Rarely exhibited landscapes and still lifes
Anne Sears
Michael Graves in his studio

Michael Graves in his studio

The Rider University Art Gallery will present an exhibit of rarely seen paintings by architect and designer Michael Graves January 27 through February 27, 2011.  The artist will discuss his work in the Rider Art Gallery on Thursday, February 3 at 7 p.m.  

Michael Graves has been in the forefront of architecture and design since founding his practice in Princeton, N.J. in 1964. As the Robert Schirmer Professor of Architecture, Emeritus, at Princeton University, where he taught for 39 years, Graves is an influential theorist, as well as a diversified and prolific designer. Since the early 1980s, his work has directly influenced the transformation of urban architecture from the abstraction of commercial modernism toward an interest in context. Hailed by The New York Times critic Paul Goldberger as “the most truly original voice American architecture has produced in some time,” Graves has received several of the most prestigious awards ever conferred upon architects in the United States. These include the 1999 National Medal of the Arts from President Clinton, the 2001 Gold Medal of the American Institute of Architects and the 2010 AIA/ACSA Topaz Medallion for Excellence in Architectural Education.  This year Graves became the first architect inducted into the New Jersey Hall of Fame.

Many people think that architects only create images that directly relate to architectural design.  However, from an early age Michael Graves has been drawing and painting architectural forms and structures, still lifes and landscapes. The exhibition will focus on Graves’ landscape paintings, and this will also be the first time in Central New Jersey that the general public will see a gallery exhibition dedicated to this work.

“It has been said by others that my architecture is very painterly. I doubt that people could say conversely that my paintings are very architectural,” says Graves about his work.  “Architecture and painting share many values, amongst them are; proportion, space, composition, and in painting these are the issues I most like to explore…There are so many wonderful things to explore in painting.  I wonder what is going on in that world today.  We have similar problems in architecture today, where the value of spectacle becomes more and more and more.  I hope these present characteristics that constitute a blip on the larger scale of history.”

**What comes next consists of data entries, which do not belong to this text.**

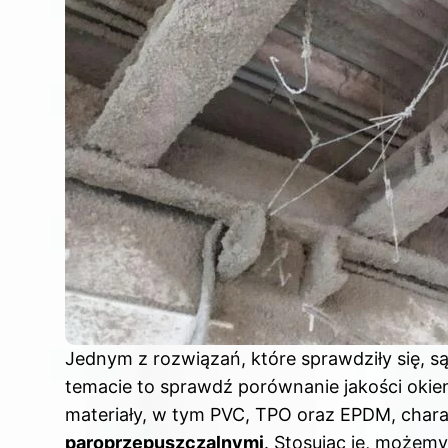
Jednym z rozwiązań, które sprawdziły się, 
temacie to sprawdź
porównanie jakości okie
materiały, w tym PVC, TPO oraz EPDM, chara
paroprzepuszczalnymi
. Stosując je, możem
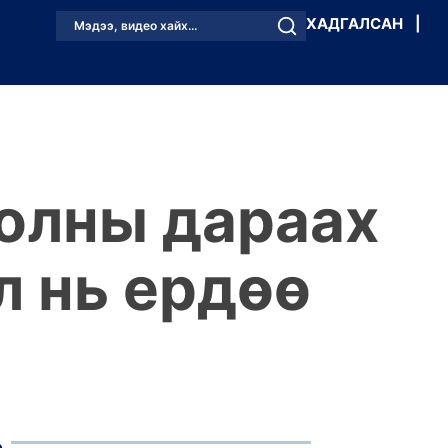
ХАДГАЛСАН
|
Мэдээ, видео хайх...
олны дараах
л нь ердөө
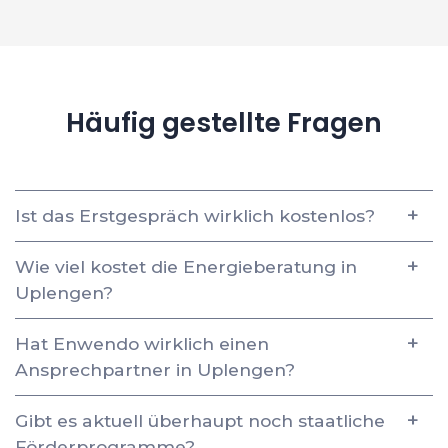
Häufig gestellte Fragen
Ist das Erstgespräch wirklich kostenlos?
Wie viel kostet die Energieberatung in
Uplengen?
Hat Enwendo wirklich einen
Ansprechpartner in Uplengen?
Gibt es aktuell überhaupt noch staatliche
Förderprogramme?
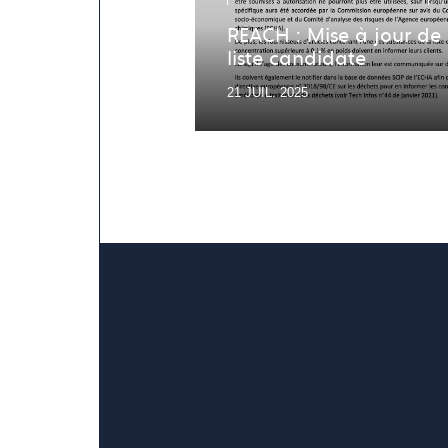
REACH : Mise à jour de 
liste candidate
21 JUIL. 2025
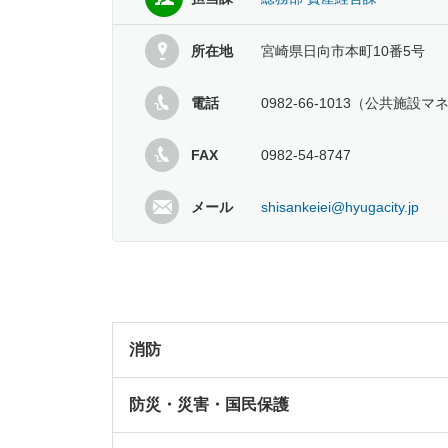
所在地
宮崎県日向市本町10番5号
電話
0982-66-1013（公共
FAX
0982-54-8747
メール
shisankeiei@hyugacity.jp
消防
防災・災害・国民保護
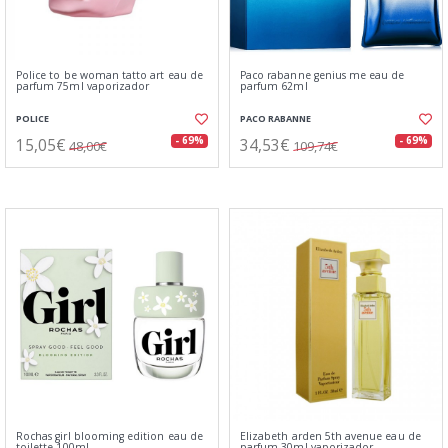
Police to be woman tatto art eau de
Paco rabanne genius me eau de
parfum 75ml vaporizador
parfum 62ml
POLICE
PACO RABANNE
15,05€
34,53€
- 69%
- 69%
48,00€
109,74€
Rochas girl blooming edition eau de
Elizabeth arden 5th avenue eau de
toilette 100ml
parfum 30ml vaporizador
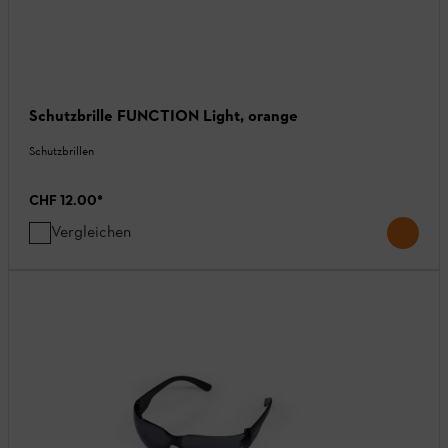
Schutzbrille FUNCTION Light, orange
Schutzbrillen
CHF 12.00
*
Vergleichen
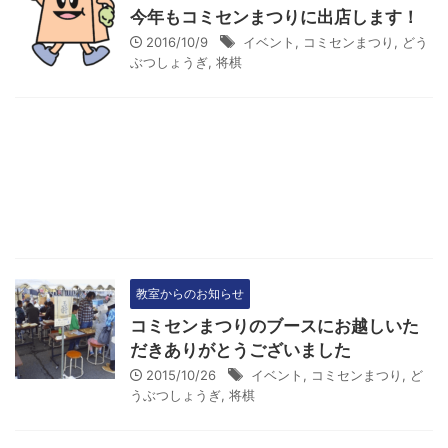
今年もコミセンまつりに出店します！
2016/10/9
イベント
,
コミセンまつり
,
どう
ぶつしょうぎ
,
将棋
教室からのお知らせ
コミセンまつりのブースにお越しいた
だきありがとうございました
2015/10/26
イベント
,
コミセンまつり
,
ど
うぶつしょうぎ
,
将棋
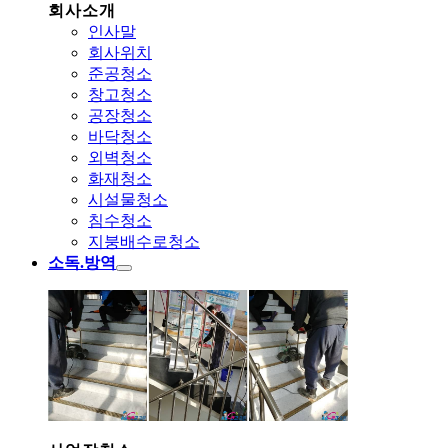
회사소개
인사말
회사위치
준공청소
창고청소
공장청소
바닥청소
외벽청소
화재청소
시설물청소
침수청소
지붕배수로청소
소독.방역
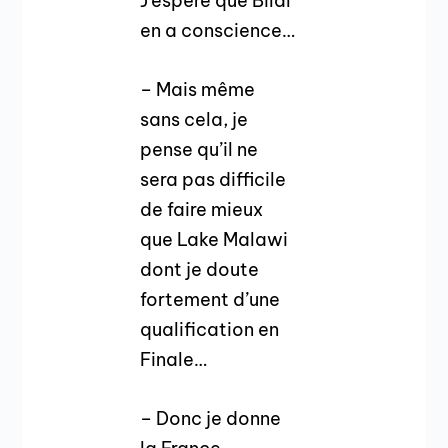
J’espère que Bilal
en a conscience…
– Mais même
sans cela, je
pense qu’il ne
sera pas difficile
de faire mieux
que Lake Malawi
dont je doute
fortement d’une
qualification en
Finale…
– Donc je donne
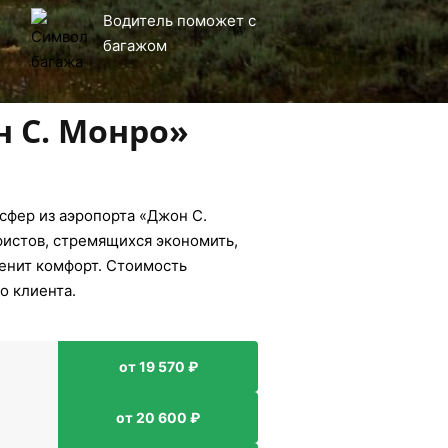
Водитель поможет с
багажом
н С. Монро»
сфер из аэропорта «Джон С.
ристов, стремящихся экономить,
ценит комфорт. Стоимость
о клиента.
от 19 570 ₽
от 20 600 ₽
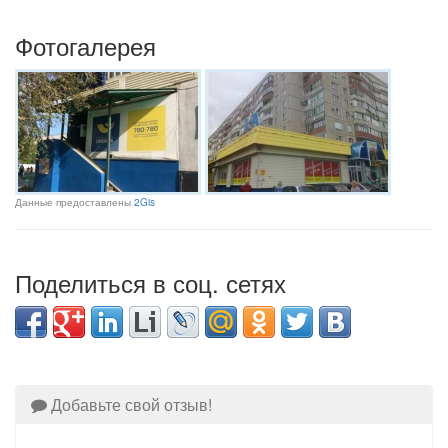
Фотогалерея
Данные предоставлены
2Gis
Поделиться в соц. сетях
Добавьте свой отзыв!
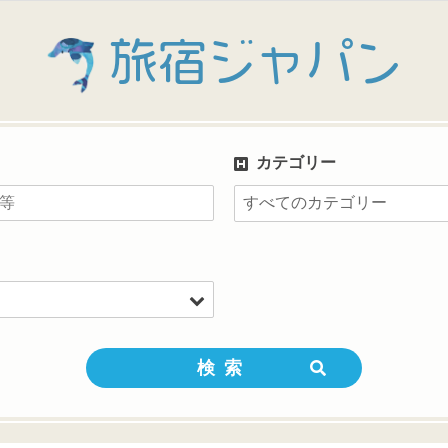
旅宿ジャパン
カテゴリー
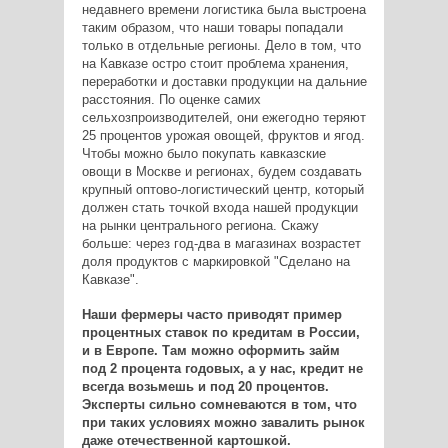
недавнего времени логистика была выстроена
таким образом, что наши товары попадали
только в отдельные регионы. Дело в том, что
на Кавказе остро стоит проблема хранения,
переработки и доставки продукции на дальние
расстояния. По оценке самих
сельхозпроизводителей, они ежегодно теряют
25 процентов урожая овощей, фруктов и ягод.
Чтобы можно было покупать кавказские
овощи в Москве и регионах, будем создавать
крупный оптово-логистический центр, который
должен стать точкой входа нашей продукции
на рынки центрального региона. Скажу
больше: через год-два в магазинах возрастет
доля продуктов с маркировкой "Сделано на
Кавказе".
Наши фермеры часто приводят пример
процентных ставок по кредитам в России,
и в Европе. Там можно оформить займ
под 2 процента годовых, а у нас, кредит не
всегда возьмешь и под 20 процентов.
Эксперты сильно сомневаются в том, что
при таких условиях можно завалить рынок
даже отечественной картошкой.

Admission to this exhibit is free. The Rider University Art Gallery is located in the Bart Luedeke Center on Rider’s campus at 2083 Lawrenceville Rd in Lawrenceville. The gallery is open Tuesday through Thursday 11 a.m. to 7 p.m. and Sunday noon to 4 p.m. 

This exhibition is funded in part by a grant from the Mercer County Cultural and Heritage Commission, New Jersey State Council on the Arts, Department of State and PNC Bank.